#### Text-based hardware design files:
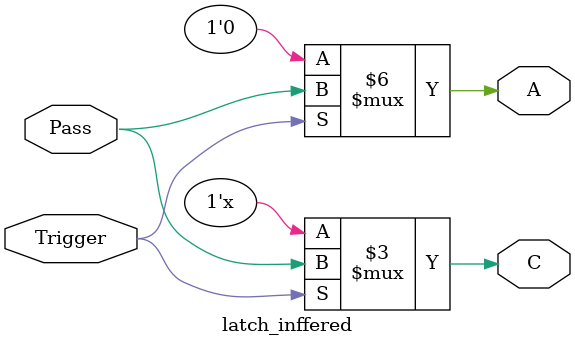
<source format=sv>
module latch_inffered(
  output reg A,C,
  input Trigger,Pass);
 
  
//If you don’t assign every element that can be assigned inside an always@( * ) 
//block every time that always@( * ) block is executed, a latch  will be inferred 
//for that element.
  	
   
   always @ ( * ) begin
	    A = 1'b0 ;
	     if ( Trigger ) begin
	       A = Pass ;
	       C = Pass ;
	  end
	end
endmodule

</source>
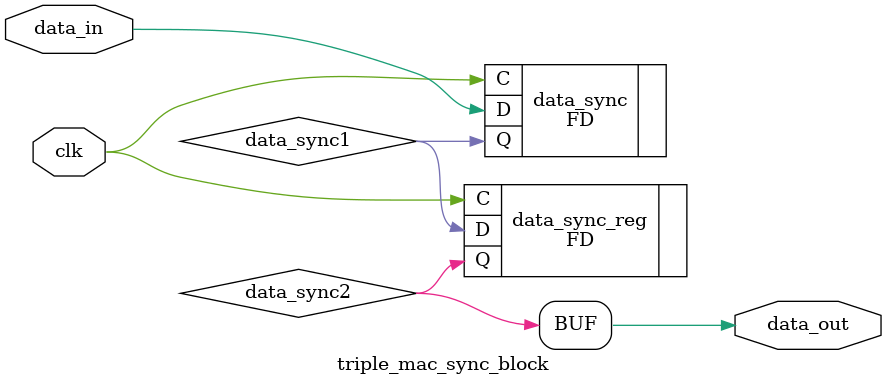
<source format=v>

`timescale 1ps / 1ps

module triple_mac_sync_block #(
  parameter INITIALISE = 2'b00
)
(
  input        clk,              // clock to be sync'ed to
  input        data_in,          // Data to be 'synced'
  output       data_out          // synced data
);

  // Internal Signals
  wire data_sync1;
  wire data_sync2;


  (* ASYNC_REG = "TRUE", RLOC = "X0Y0",  SHREG_EXTRACT = "NO" *)
  FD #(
    .INIT (INITIALISE[0])
  ) data_sync (
    .C  (clk),
    .D  (data_in),
    .Q  (data_sync1)
  );


  (* ASYNC_REG = "TRUE", RLOC = "X0Y0",  SHREG_EXTRACT = "NO" *)
  FD #(
   .INIT (INITIALISE[1])
  ) data_sync_reg (
  .C  (clk),
  .D  (data_sync1),
  .Q  (data_sync2)
  );


  assign data_out = data_sync2;


endmodule



</source>
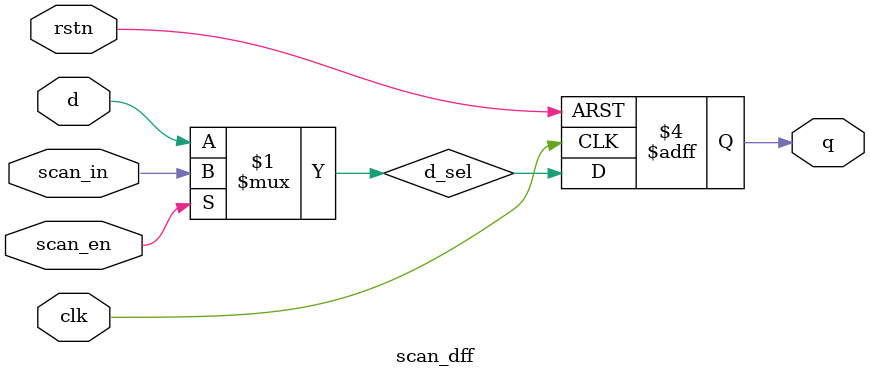
<source format=v>
module scan_dff (
    input d,
    input scan_in,
    input clk,
    input rstn,
    input scan_en,
    output reg q
);

  wire d_sel;
  assign d_sel = scan_en ? scan_in : d;

  always @(posedge clk or negedge rstn) begin
    if (!rstn) begin
      q <= 1'b0;
    end else begin
      q <= d_sel;
    end
  end
endmodule  // scan_dff

</source>
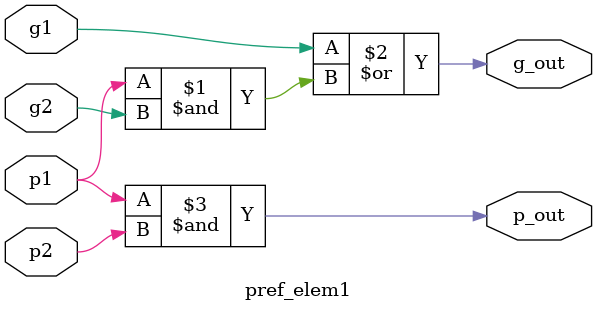
<source format=v>
module pref_elem1 (g1, p1, g2, p2, g_out, p_out);
	input g1;
	input p1;
	input g2;
	input p2;
	output g_out;
	output p_out;
	assign g_out = g1|(p1&g2);
	assign p_out = p1&p2;
endmodule

</source>
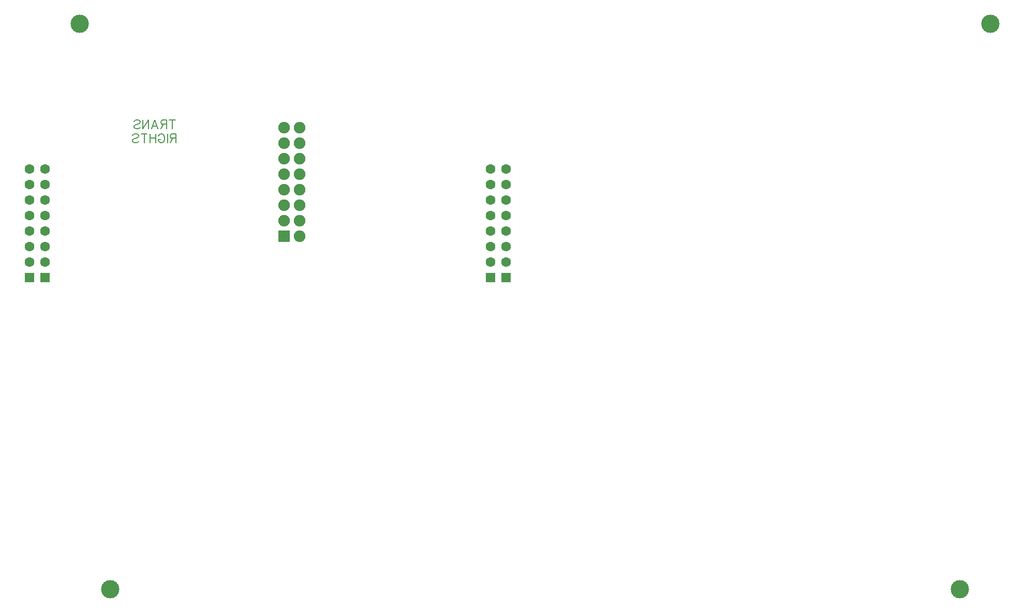
<source format=gbs>
G04 Layer: BottomSolderMaskLayer*
G04 EasyEDA v6.5.29, 2023-07-19 21:43:04*
G04 f8bcf56a654e41728208f455603ead28,5a6b42c53f6a479593ecc07194224c93,10*
G04 Gerber Generator version 0.2*
G04 Scale: 100 percent, Rotated: No, Reflected: No *
G04 Dimensions in millimeters *
G04 leading zeros omitted , absolute positions ,4 integer and 5 decimal *
%FSLAX45Y45*%
%MOMM*%

%AMMACRO1*1,1,$1,$2,$3*1,1,$1,$4,$5*1,1,$1,0-$2,0-$3*1,1,$1,0-$4,0-$5*20,1,$1,$2,$3,$4,$5,0*20,1,$1,$4,$5,0-$2,0-$3,0*20,1,$1,0-$2,0-$3,0-$4,0-$5,0*20,1,$1,0-$4,0-$5,$2,$3,0*4,1,4,$2,$3,$4,$5,0-$2,0-$3,0-$4,0-$5,$2,$3,0*%
%ADD10C,0.2032*%
%ADD11MACRO1,0.1016X0.9X-0.9X0.9X0.9*%
%ADD12C,1.9016*%
%ADD13MACRO1,0.1016X-0.75X-0.75X-0.75X0.75*%
%ADD14C,1.6016*%
%ADD15C,3.0000*%

%LPD*%
D10*
X-4724379Y1751553D02*
G01*
X-4724379Y1608371D01*
X-4724379Y1751553D02*
G01*
X-4785743Y1751553D01*
X-4806198Y1744736D01*
X-4813015Y1737916D01*
X-4819835Y1724281D01*
X-4819835Y1710644D01*
X-4813015Y1697007D01*
X-4806198Y1690189D01*
X-4785743Y1683372D01*
X-4724379Y1683372D01*
X-4772106Y1683372D02*
G01*
X-4819835Y1608371D01*
X-4864834Y1751553D02*
G01*
X-4864834Y1608371D01*
X-5012105Y1717461D02*
G01*
X-5005288Y1731098D01*
X-4991651Y1744736D01*
X-4978016Y1751553D01*
X-4950744Y1751553D01*
X-4937107Y1744736D01*
X-4923469Y1731098D01*
X-4916652Y1717461D01*
X-4909835Y1697007D01*
X-4909835Y1662917D01*
X-4916652Y1642463D01*
X-4923469Y1628825D01*
X-4937107Y1615191D01*
X-4950744Y1608371D01*
X-4978016Y1608371D01*
X-4991651Y1615191D01*
X-5005288Y1628825D01*
X-5012105Y1642463D01*
X-5012105Y1662917D01*
X-4978016Y1662917D02*
G01*
X-5012105Y1662917D01*
X-5057106Y1751553D02*
G01*
X-5057106Y1608371D01*
X-5152562Y1751553D02*
G01*
X-5152562Y1608371D01*
X-5057106Y1683372D02*
G01*
X-5152562Y1683372D01*
X-5245287Y1751553D02*
G01*
X-5245287Y1608371D01*
X-5197561Y1751553D02*
G01*
X-5293017Y1751553D01*
X-5433471Y1731098D02*
G01*
X-5419834Y1744736D01*
X-5399379Y1751553D01*
X-5372107Y1751553D01*
X-5351653Y1744736D01*
X-5338015Y1731098D01*
X-5338015Y1717461D01*
X-5344833Y1703826D01*
X-5351653Y1697007D01*
X-5365287Y1690189D01*
X-5406196Y1676552D01*
X-5419834Y1669735D01*
X-5426651Y1662917D01*
X-5433471Y1649280D01*
X-5433471Y1628825D01*
X-5419834Y1615191D01*
X-5399379Y1608371D01*
X-5372107Y1608371D01*
X-5351653Y1615191D01*
X-5338015Y1628825D01*
X-4784806Y1980153D02*
G01*
X-4784806Y1836971D01*
X-4737079Y1980153D02*
G01*
X-4832535Y1980153D01*
X-4877534Y1980153D02*
G01*
X-4877534Y1836971D01*
X-4877534Y1980153D02*
G01*
X-4938897Y1980153D01*
X-4959352Y1973336D01*
X-4966169Y1966516D01*
X-4972989Y1952881D01*
X-4972989Y1939244D01*
X-4966169Y1925607D01*
X-4959352Y1918789D01*
X-4938897Y1911972D01*
X-4877534Y1911972D01*
X-4925260Y1911972D02*
G01*
X-4972989Y1836971D01*
X-5072534Y1980153D02*
G01*
X-5017988Y1836971D01*
X-5072534Y1980153D02*
G01*
X-5127078Y1836971D01*
X-5038443Y1884697D02*
G01*
X-5106624Y1884697D01*
X-5172080Y1980153D02*
G01*
X-5172080Y1836971D01*
X-5172080Y1980153D02*
G01*
X-5267533Y1836971D01*
X-5267533Y1980153D02*
G01*
X-5267533Y1836971D01*
X-5407987Y1959698D02*
G01*
X-5394352Y1973336D01*
X-5373898Y1980153D01*
X-5346626Y1980153D01*
X-5326171Y1973336D01*
X-5312534Y1959698D01*
X-5312534Y1946061D01*
X-5319351Y1932426D01*
X-5326171Y1925607D01*
X-5339806Y1918789D01*
X-5380715Y1905152D01*
X-5394352Y1898335D01*
X-5401170Y1891517D01*
X-5407987Y1877880D01*
X-5407987Y1857425D01*
X-5394352Y1843791D01*
X-5373898Y1836971D01*
X-5346626Y1836971D01*
X-5326171Y1843791D01*
X-5312534Y1857425D01*
D11*
G01*
X-2959092Y77597D03*
D12*
G01*
X-2705082Y77602D03*
G01*
X-2959082Y331602D03*
G01*
X-2705082Y331602D03*
G01*
X-2959082Y585602D03*
G01*
X-2705082Y585602D03*
G01*
X-2959082Y839602D03*
G01*
X-2705082Y839602D03*
G01*
X-2959082Y1093602D03*
G01*
X-2705082Y1093602D03*
G01*
X-2959082Y1347602D03*
G01*
X-2705082Y1347602D03*
G01*
X-2959082Y1601602D03*
G01*
X-2705082Y1601602D03*
G01*
X-2959082Y1855602D03*
G01*
X-2705082Y1855602D03*
D13*
G01*
X-6870687Y-596898D03*
D14*
G01*
X-6870682Y-342894D03*
G01*
X-6870682Y-88894D03*
G01*
X-6870682Y165105D03*
G01*
X-6870682Y419105D03*
G01*
X-6870682Y673105D03*
G01*
X-6870682Y927105D03*
G01*
X-6870682Y1181105D03*
D13*
G01*
X419100Y-596898D03*
D14*
G01*
X419117Y-342894D03*
G01*
X419117Y-88894D03*
G01*
X419117Y165105D03*
G01*
X419117Y419105D03*
G01*
X419117Y673105D03*
G01*
X419117Y927105D03*
G01*
X419117Y1181105D03*
D13*
G01*
X-7124684Y-596898D03*
D14*
G01*
X-7124682Y-342894D03*
G01*
X-7124682Y-88894D03*
G01*
X-7124682Y165105D03*
G01*
X-7124682Y419105D03*
G01*
X-7124682Y673105D03*
G01*
X-7124682Y927105D03*
G01*
X-7124682Y1181105D03*
G01*
X673117Y1181105D03*
D13*
G01*
X673097Y-596898D03*
D14*
G01*
X673117Y-342894D03*
G01*
X673117Y-88894D03*
G01*
X673117Y165105D03*
G01*
X673117Y419105D03*
G01*
X673117Y673105D03*
G01*
X673117Y927105D03*
D15*
G01*
X-6302484Y3555891D03*
G01*
X8604268Y3555891D03*
G01*
X-5802485Y-5705279D03*
G01*
X8104269Y-5705279D03*
M02*

</source>
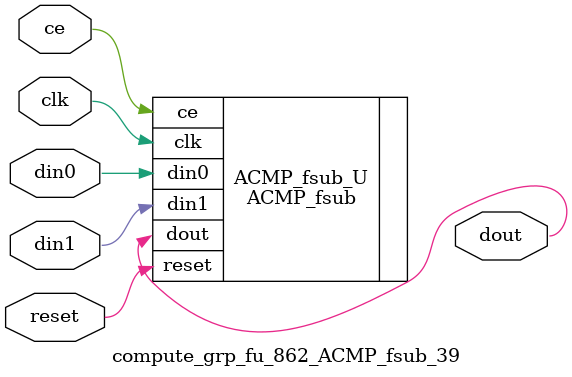
<source format=v>

`timescale 1 ns / 1 ps
module compute_grp_fu_862_ACMP_fsub_39(
    clk,
    reset,
    ce,
    din0,
    din1,
    dout);

parameter ID = 32'd1;
parameter NUM_STAGE = 32'd1;
parameter din0_WIDTH = 32'd1;
parameter din1_WIDTH = 32'd1;
parameter dout_WIDTH = 32'd1;
input clk;
input reset;
input ce;
input[din0_WIDTH - 1:0] din0;
input[din1_WIDTH - 1:0] din1;
output[dout_WIDTH - 1:0] dout;



ACMP_fsub #(
.ID( ID ),
.NUM_STAGE( 4 ),
.din0_WIDTH( din0_WIDTH ),
.din1_WIDTH( din1_WIDTH ),
.dout_WIDTH( dout_WIDTH ))
ACMP_fsub_U(
    .clk( clk ),
    .reset( reset ),
    .ce( ce ),
    .din0( din0 ),
    .din1( din1 ),
    .dout( dout ));

endmodule

</source>
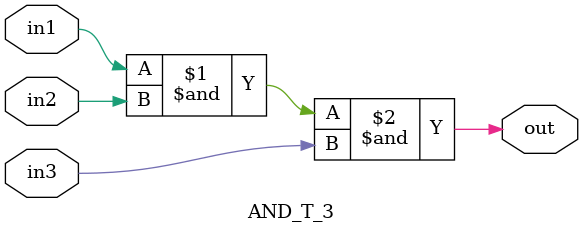
<source format=v>
`timescale 1ns / 1ps

`define	D		1	// definition of the delay

// Delayed AND gate

module AND_T_3(out, in1, in2, in3);

input in1, in2, in3;
output out;

and		#`D		and1(out, in1, in2, in3);


endmodule

</source>
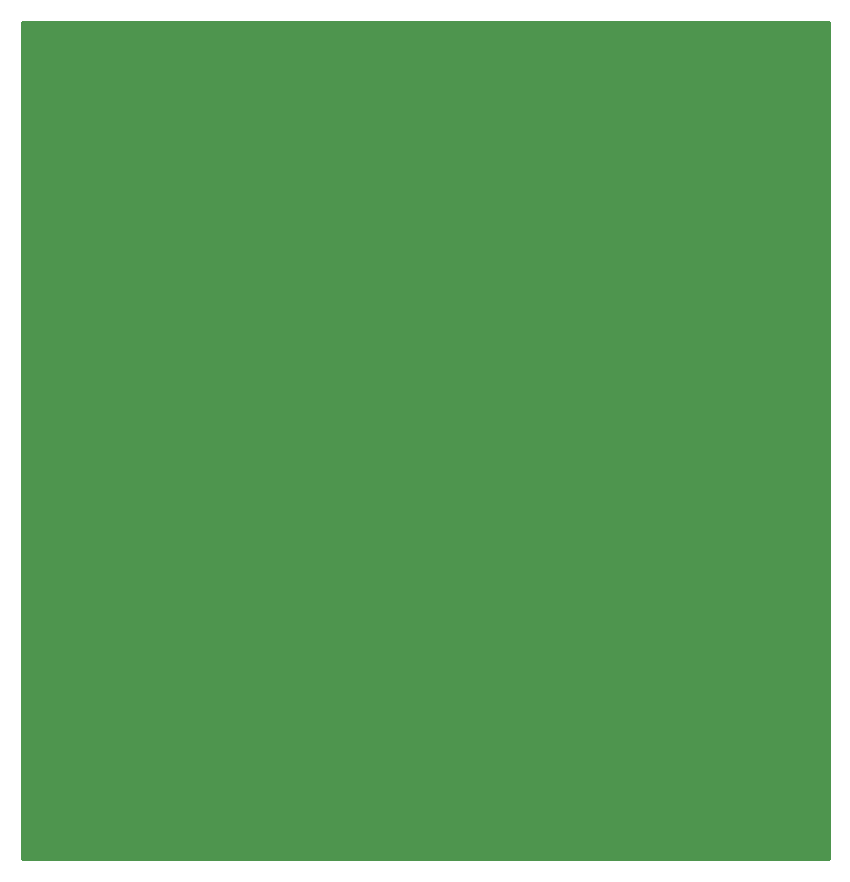
<source format=gbr>
G04 #@! TF.GenerationSoftware,KiCad,Pcbnew,(5.1.5)-3*
G04 #@! TF.CreationDate,2020-04-26T21:39:17+02:00*
G04 #@! TF.ProjectId,czujnikParkowania,637a756a-6e69-46b5-9061-726b6f77616e,rev?*
G04 #@! TF.SameCoordinates,Original*
G04 #@! TF.FileFunction,Other,User*
%FSLAX46Y46*%
G04 Gerber Fmt 4.6, Leading zero omitted, Abs format (unit mm)*
G04 Created by KiCad (PCBNEW (5.1.5)-3) date 2020-04-26 21:39:17*
%MOMM*%
%LPD*%
G04 APERTURE LIST*
%ADD10C,0.254000*%
G04 APERTURE END LIST*
D10*
G36*
X83693000Y-88773000D02*
G01*
X15367000Y-88773000D01*
X15367000Y-17907000D01*
X83693000Y-17907000D01*
X83693000Y-88773000D01*
G37*
X83693000Y-88773000D02*
X15367000Y-88773000D01*
X15367000Y-17907000D01*
X83693000Y-17907000D01*
X83693000Y-88773000D01*
M02*

</source>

#### Problem statement:
Work out how many lines of the records contain the word "synced", and give only that number.

#### Result of the task:
2